Rechtbank Zeeland-West-Brabant
In deze uitspraak beoordeelt de rechtbank het beroep van eiser tegen de herziening van zijn uitkering op grond van de Wet werk en inkomen naar arbeidsvermogen (Wet WIA). Het UWV heeft bij besluit van 20 december 2021 de mate van arbeidsongeschiktheid van eiser herzien van 80-100% naar 45,02% arbeidsongeschiktheid, met ingang van 26 november 2021. Eiser heeft bezwaar gemaakt tegen deze herziening, maar het UWV heeft dit ongegrond verklaard. De rechtbank heeft het beroep op 7 mei 2024 behandeld, waarbij eiser, zijn gemachtigde en de gemachtigde van het UWV aanwezig waren.

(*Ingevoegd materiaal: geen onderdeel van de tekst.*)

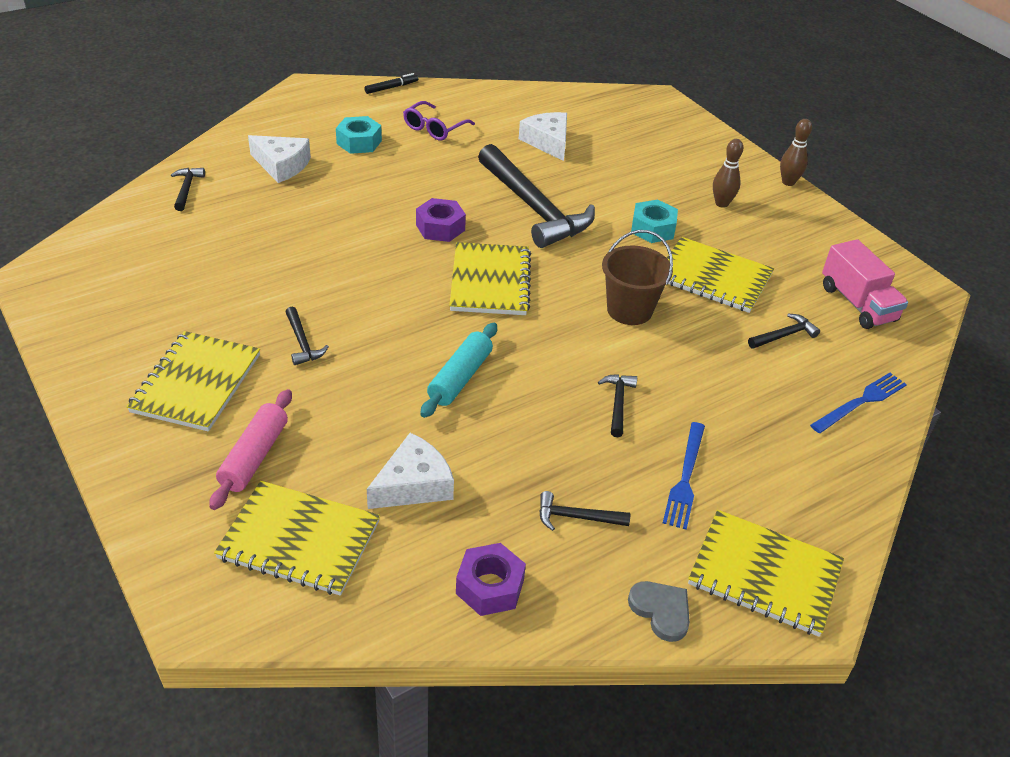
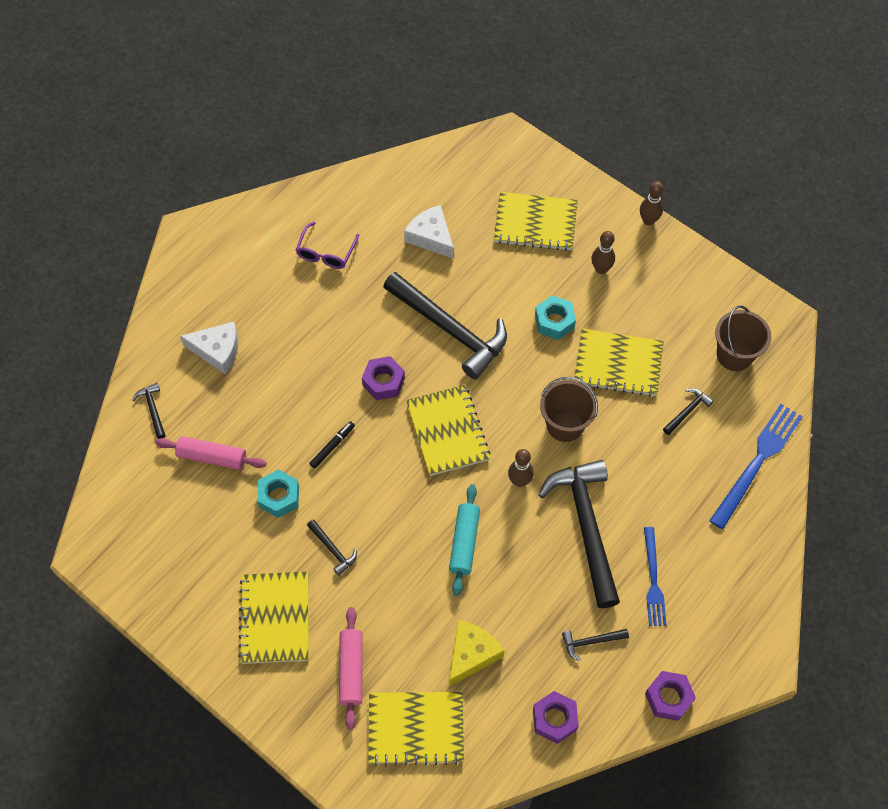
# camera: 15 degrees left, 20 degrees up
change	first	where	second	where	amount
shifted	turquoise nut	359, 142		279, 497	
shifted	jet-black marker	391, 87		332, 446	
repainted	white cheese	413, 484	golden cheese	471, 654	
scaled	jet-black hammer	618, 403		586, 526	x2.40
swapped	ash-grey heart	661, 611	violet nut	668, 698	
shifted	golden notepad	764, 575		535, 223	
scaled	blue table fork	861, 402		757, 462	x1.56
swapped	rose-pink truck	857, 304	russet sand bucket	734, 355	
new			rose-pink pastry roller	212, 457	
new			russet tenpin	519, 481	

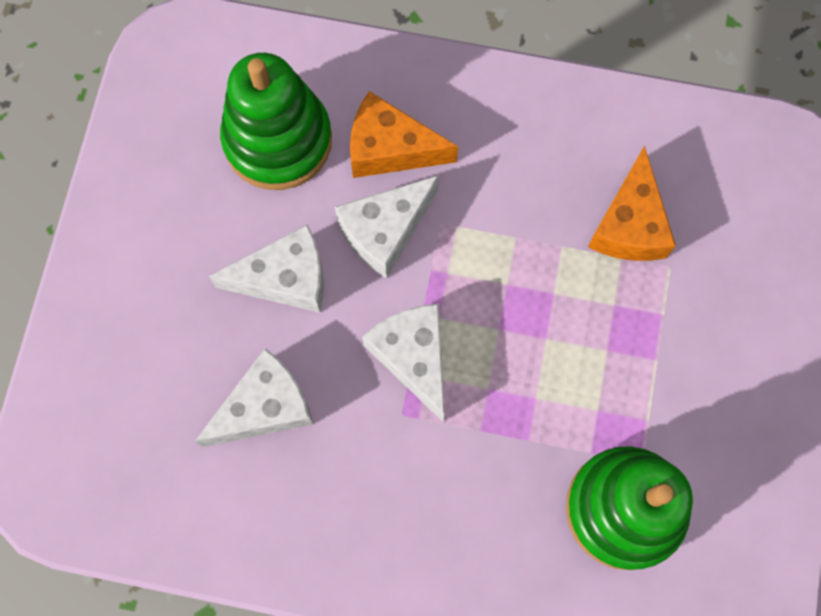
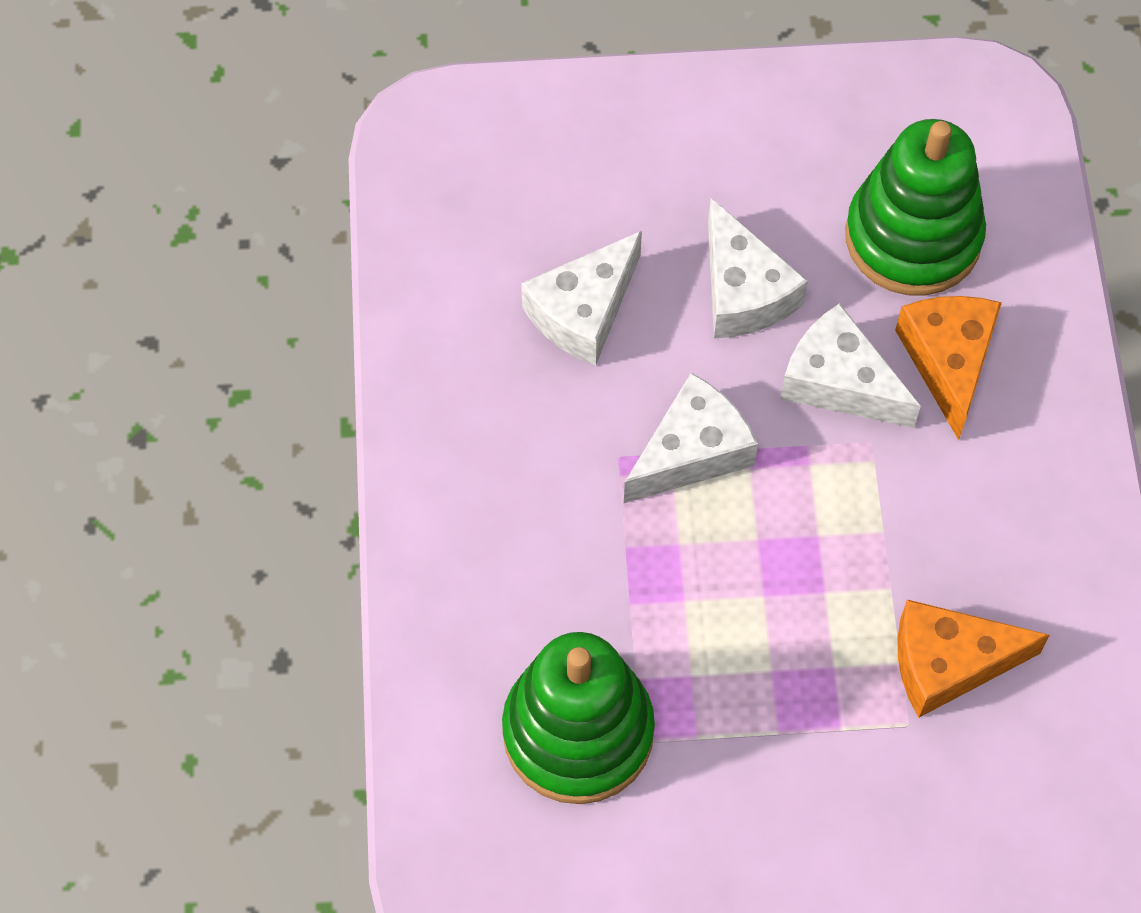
# camera: 75 degrees right, 10 degrees down
change	first	where	second	where	amount
rotated	white cheese	265, 407		583, 311	90 degrees clockwise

De rechtbank oordeelt dat het UWV terecht de mate van arbeidsongeschiktheid per 26 november 2021 heeft vastgesteld op 45,02%. De rechtbank heeft de medische rapporten van de verzekeringsartsen van het UWV beoordeeld en concludeert dat de beperkingen van eiser adequaat zijn vastgesteld. Eiser heeft aangevoerd dat zijn beperkingen zijn onderschat, maar de rechtbank oordeelt dat de medische beoordeling zorgvuldig is uitgevoerd en dat de FML (functionele mogelijkhedenlijst) van 26 november 2021 de juiste weergave van zijn beperkingen is.
Eiser heeft ook een melding van toegenomen arbeidsongeschiktheid gedaan, waarop het UWV hem per 1 november 2023 een IVA-uitkering heeft toegekend. De rechtbank concludeert echter dat de beperkingen die per 1 november 2023 zijn vastgesteld, niet teruggelegd kunnen worden naar de datum in geding, omdat er geen bewijs is dat de situatie van eiser op dat moment anders was dan vastgesteld in de FML van 26 november 2021.
De rechtbank verklaart het beroep ongegrond, wat betekent dat het UWV de mate van arbeidsongeschiktheid per 26 november 2021 terecht heeft vastgesteld op 45,02%. Eiser krijgt geen proceskostenvergoeding en het griffierecht wordt niet vergoed.